The New Yorker | May 7, 2022

She became infamous for her involvement in acts of political violence. Then she found her way out of the abyss.

Kathy Boudin, the teacher, organizer, and revolutionary, died on May 1st, after a seven-year battle with cancer. She’d been in hospice care at a friend’s apartment in New York City. More than one person close to her, including her son, Chesa, the San Francisco district attorney, remarked to me that it felt appropriate that she had died on May Day, the annual occasion that marks the struggle for workers’ rights.

Boudin was an iconic character in the American imagination. From the late nineteen-sixties through the early nineteen-eighties, she became prominent for her association with several infamous acts of radical political violence, most notably the 1981 robbery of a Brink’s money truck, which resulted in the murder of one security guard and two police officers. Boudin, an accomplice to the robbery, served twenty-two years in prison and expressed remorse for her actions.

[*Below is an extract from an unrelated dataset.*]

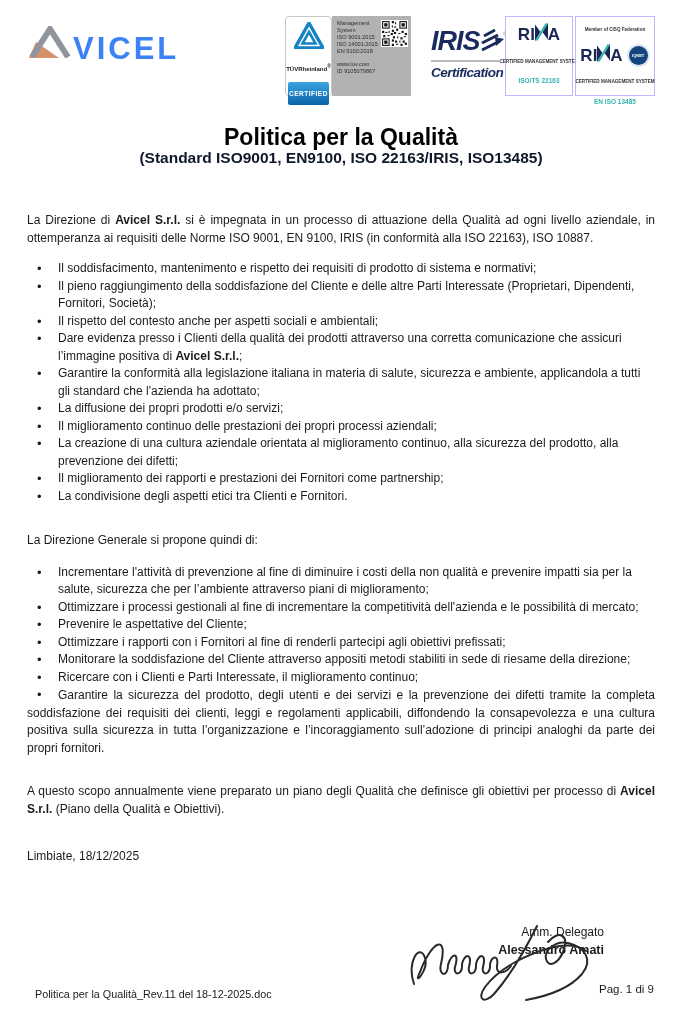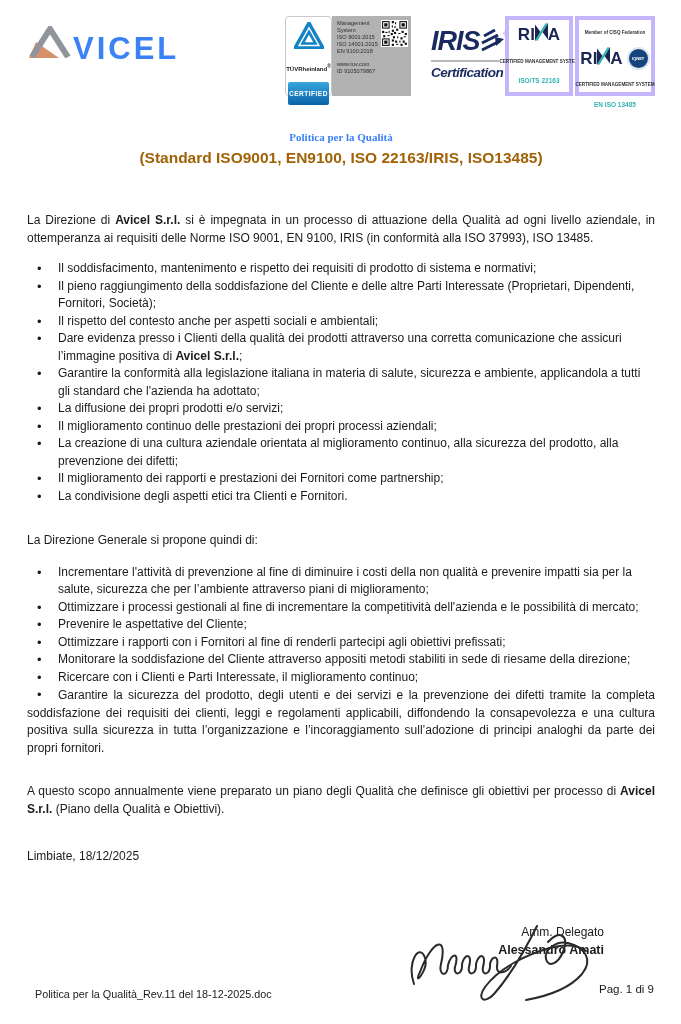"RI" .rina-box { border: 4px solid #c4b5fd -> 1px solid #c4b5fd }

She was sensationalized in the press and inspired caricatures of zealous, wayward militants in Philip Roth’s novel “American Pastoral” and David Mamet’s play “The Anarchist.” These representations make the error of conflating a remarkable person with the worst things she ever did. They also miss the more instructive story of an organizer and activist who ultimately found a productive way to live her principles.

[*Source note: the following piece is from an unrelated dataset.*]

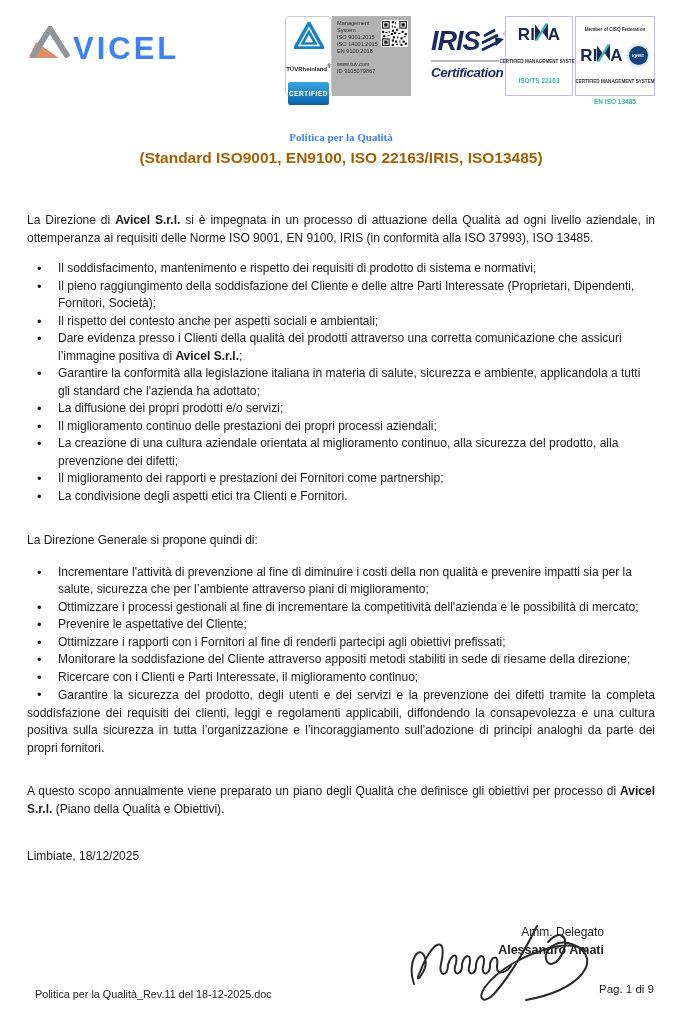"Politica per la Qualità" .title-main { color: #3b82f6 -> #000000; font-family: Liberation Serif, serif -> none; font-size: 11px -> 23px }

My mother-in-law, Lucy Friedman, met Boudin in 1961, when they were freshmen at Bryn Mawr College. Both young women had grown up in privileged, progressive families in New York; Lucy’s father had recognized Kathy’s last name on the incoming-class list and told his daughter to look out for her during orientation. Boudin arrived at college with an already well-developed sense of justice and worldliness. Angela Davis joined her high-school class in the eleventh grade. “I think that our classmates, most of whom had already attended the school for many years, would agree that she was one of our acknowledged political and intellectual leaders,” Davis wrote to me in an e-mail. “I don’t think I would have developed an awareness of the Cuban Revolution if not for the fact that Kathy had a way of making it absolutely relevant to the conditions of our lives at that time.”